MusicLM is Google’s “a With a caption from “Large Datasets of Unlabeled Music” MusicCaps is a new dataset consisting of 5,521 music-text pairs. MusicCaps takes text descriptions from human experts and fetches corresponding audio clips from Google. audio setis a collection of over 2 million labeled 10-second sound clips extracted from YouTube videos.
Generally speaking, MusicLM works in two main parts. First, it takes a set of audio tokens (sound fragments) and maps them to semantic tokens (meaningful words) in the training captions. The second part takes the user’s captions and input audio and generates acoustic tokens (sound fragments that make up the resulting song output). The system relies on a previous AI model called AudioLM (introduced by Google in September) along with other components such as sound stream When Mulan.
Google claims MusicLM is better Before AI music generator in audio quality and text description adherence. on MusicLM Demonstration page, Google provides many examples of AI models in action, creating audio from “rich captions” that describe the feel of music, and even vocals (so far gibberish) . Below are some examples of rich captions they offer.
Slow tempo, bass & drum driven reggae song. sustain electric guitar. A high-pitched bongo with a ringing sound. Vocals are laid back, relaxed, and very expressive.

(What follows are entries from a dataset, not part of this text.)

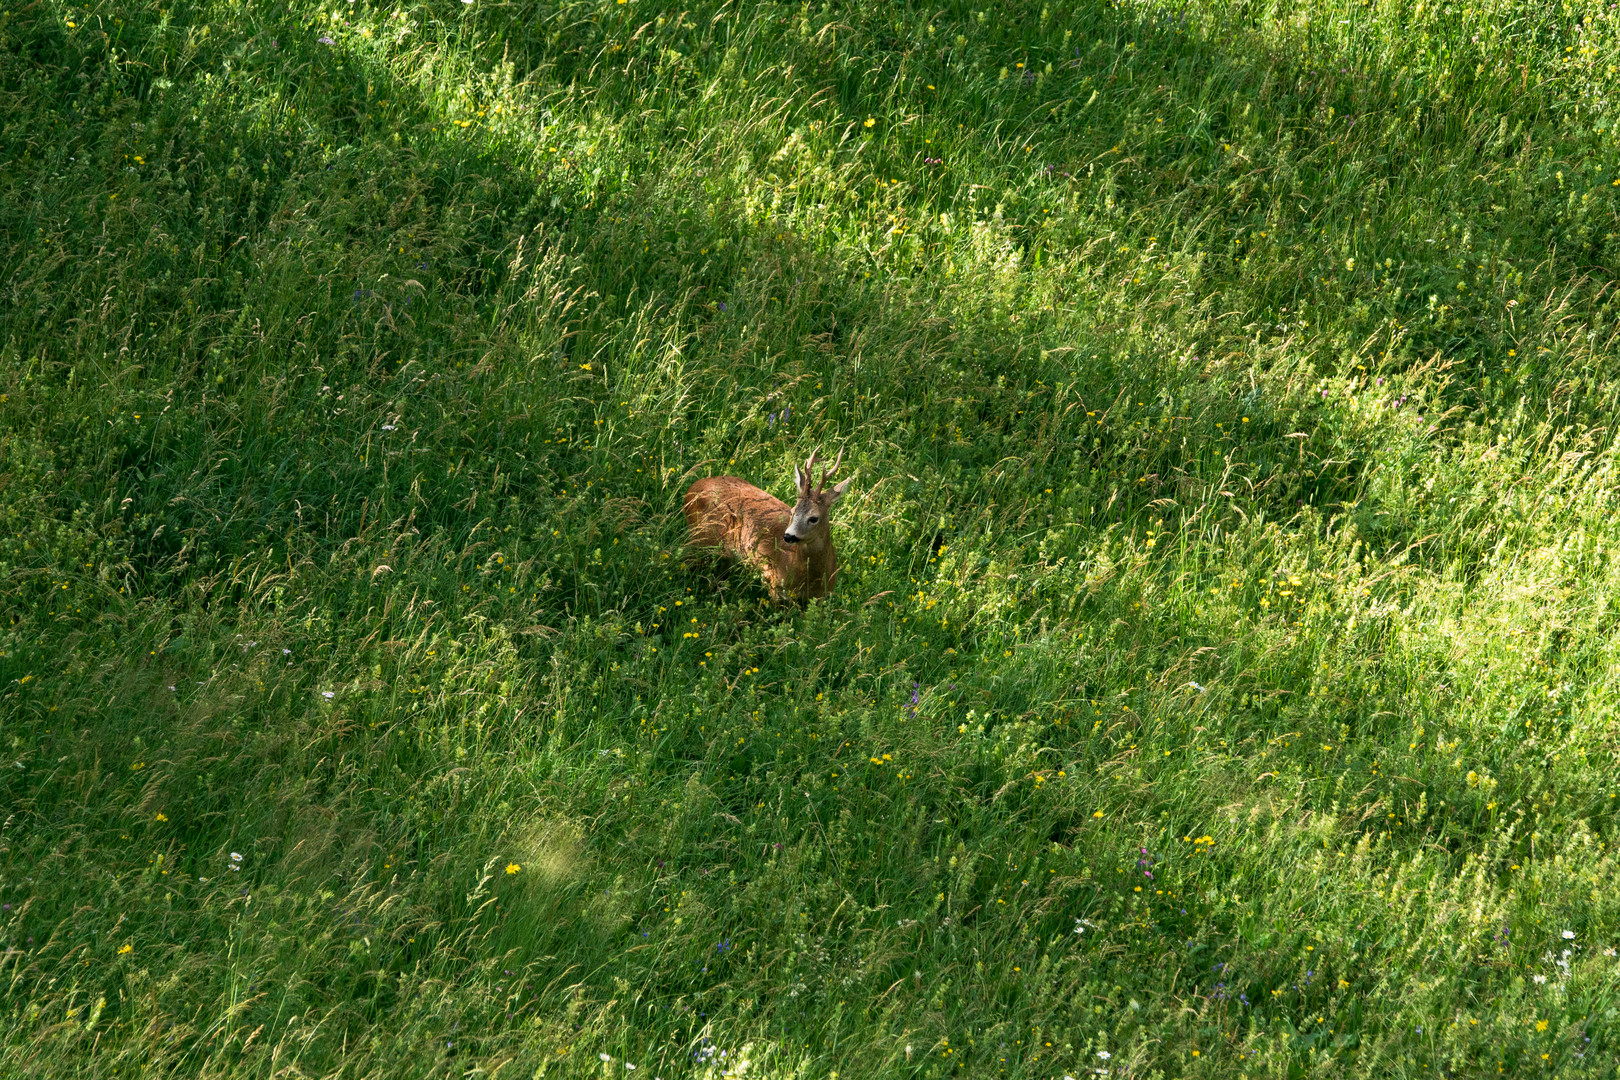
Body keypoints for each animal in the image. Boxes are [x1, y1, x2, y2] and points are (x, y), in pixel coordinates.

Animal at [683, 446, 855, 605]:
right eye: (792, 511)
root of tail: (691, 488)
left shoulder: (821, 597)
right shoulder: (775, 587)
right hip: (702, 537)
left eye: (813, 518)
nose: (788, 536)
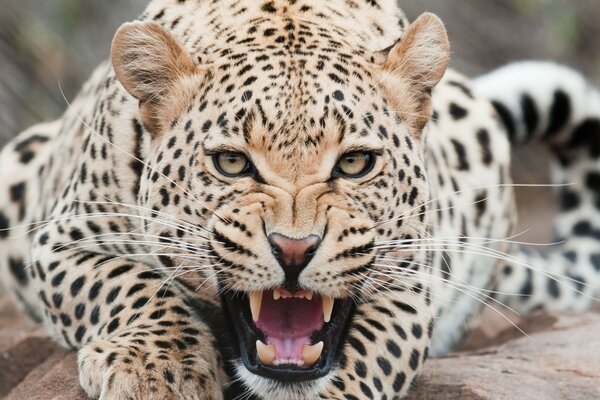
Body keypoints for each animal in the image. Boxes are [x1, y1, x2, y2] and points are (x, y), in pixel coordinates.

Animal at [1, 0, 600, 400]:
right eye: (232, 163)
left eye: (355, 163)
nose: (294, 249)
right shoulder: (61, 239)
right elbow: (127, 285)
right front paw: (157, 368)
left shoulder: (413, 282)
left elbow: (371, 357)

Google also has MusicLM’s “Long Generation” (which creates five-minute music clips from simple prompts), “Story Mode” (which takes a sequence of text prompts and transforms them into a morphing series of musical songs), “Text and melody conditioning” (takes human humming or whistling audio input and modifies it to match the style laid out in the prompt), and generates music that matches the mood of the image caption.

Google research
Further down the example page, Google searches for specific instruments (e.g. flute, cello, guitar), different musical genres, different musicians’ levels of experience, locations (jailbreak, gym), time periods (clubs 1950s), etc.
AI-generated music isn’t exactly a new idea, but how AI-generated music in the past decades often created musical notation that was later played manually or via a synthesizer. MusicLM generates raw audio frequencies of music. Also, in December Refusion, is a hobby AI project that can also create music from textual descriptions, but with lower fidelity. Google references Riffusion in MusicLM academic papersaying that MusicLM surpasses it in quality.
In the MusicLM paper, its authors attributed it to “potential misappropriation of creative content” (i.e., copyright issues), potential bias for underrepresented cultures in training data, and potential cultural biases. It outlines the potential impact of MusicLM, including the issue of diversion of As a result, Google stresses the need for further work to address these risks, withholding code, stating, “We have no plans to release the model at this time.”
Google researchers are already looking ahead for future improvements. “Future work may focus on lyrical generation, along with text adjustments and voice quality improvements. Another aspect is modeling higher-level song structures such as introductions, verses, and choruses. Music at high sample rates is an additional goal.”
It’s probably not an exaggeration to suggest that AI researchers will continue to improve their music generation technology and be able to create studio-quality music in any style just by describing it. . Please look forward to future developments.